The 10-page guideline warns doctors repeatedly about using caution when prescribing opioids, but it stops short of setting an artificial ceiling on doses, such as those recommended last year by the Centers for Disease Control and Prevention and an even tougher guideline recently adopted by the Departments of Veterans Affairs and Defense (VA/DOD).

“We believe the REMS curriculum should be based on the CDC guideline and the VA/DOD guideline,” wrote Kolodny and other PROP board members in a letter to FDA commissioner Scott Gottlieb, MD. “The CDC and VA/DOD guideline warn against prescribing high doses of opioids and specifically recommend against doses greater than 90mg morphine equivalents. The Blueprint omits this critical topic.”

“I don't agree that the new blueprint is inconsistent with recommendations from other government agencies. For one thing, there is a specific statement in the blueprint that HCPs (health care providers) should know about the CDC guideline and other guidelines regarding safe opioid prescribing,” said Bob Twillman, PhD, Executive Director of the Academy of Integrative Pain Management, an organization of pain management providers.

“Let me also point out that PROP's call for inclusion of ‘an upper dose limit consistent with recommendations from other federal agencies’ perpetuates the myth that the CDC guideline contains such an upper dose limit. CDC was very clear when it issued the guideline that it should be considered to contain recommendations, not limits.”

The REMS guideline not only does not endorse a specific limit on opioids, it recommends that “a comprehensive treatment plan should be developed and customized to the needs of the individual patient.”  The focus on individualized patient care is something else that PROP takes issue with.
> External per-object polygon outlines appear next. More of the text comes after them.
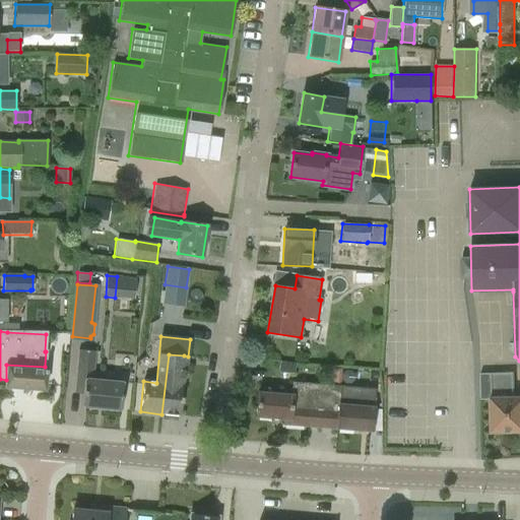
[(77,372),(75,393),(83,394),(82,405),(120,409),(123,383),(93,380),(84,379),(85,371),(93,372),(95,351),(80,349),(77,372)]
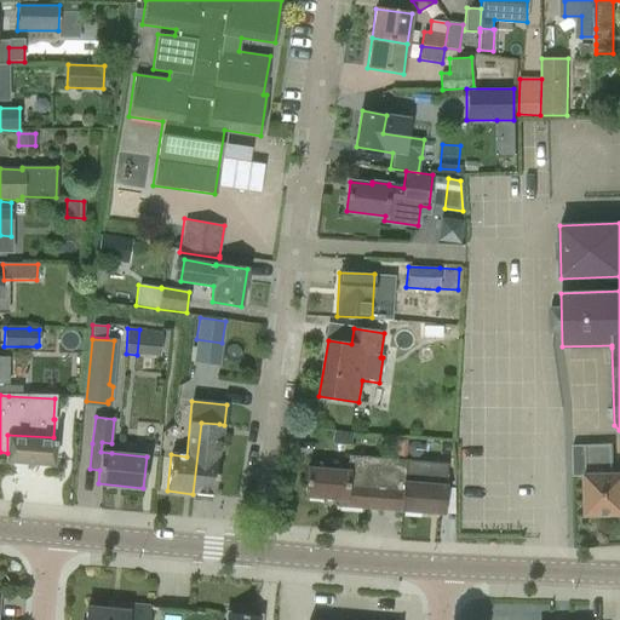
[(217,451),(219,424),(201,423),(193,494),(214,495),(219,451),(217,451)]
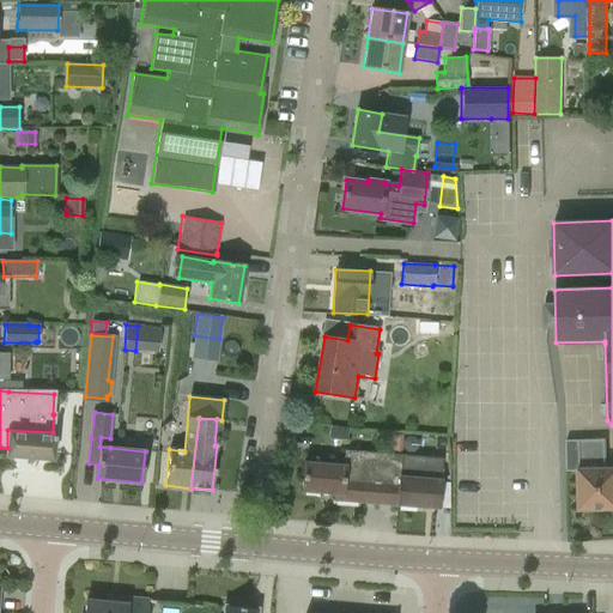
[(371,448),(372,434),(347,431),(347,429),(328,428),(328,439),(346,442),(346,439),(360,441),(360,447),(371,448)]
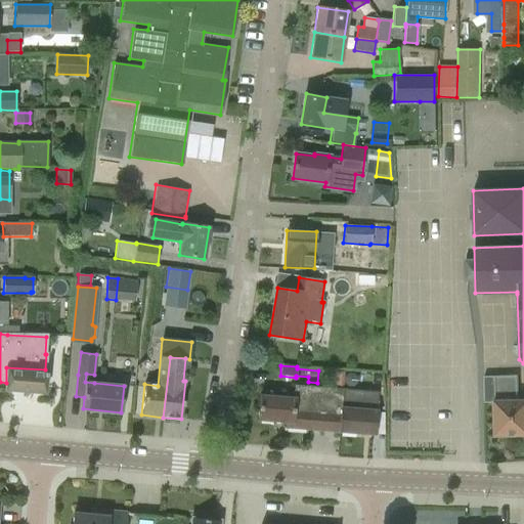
[(6,383),(5,391),(45,394),(46,373),(45,373),(45,369),(6,367),(6,383)]
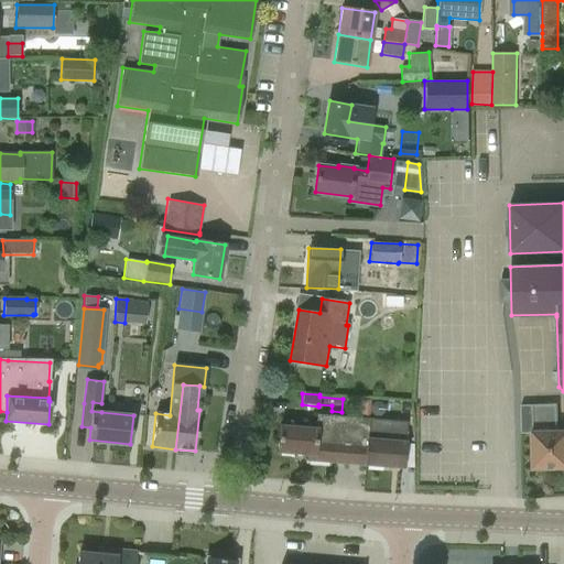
[(370,401),(361,401),(360,416),(369,416),(370,401)]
“Since the purpose of the Blueprint is to teach more cautious prescribing the focus should be first and foremost on when to use opioids for acute and chronic pain, and secondly, on how to use opioids as safely as possible. The Blueprint does not need to teach how to make a pain diagnosis, or what alternatives there are to opioids, both of which should be considered beyond the scope of REMS,” wrote Kolodny his his letter. “Until opioids are prescribed more cautiously it will not be possible to bring the opioid addiction epidemic under control.”

But opioids are being prescribed more cautiously and have been since 2010, as we learned from a new CDC study. Yet the nation’s opioid crisis continues to worsen, fueled by heroin, illicit fentanyl, counterfeit painkillers, and failed strategies to control the crisis by denying many pain patients their only form of treatment.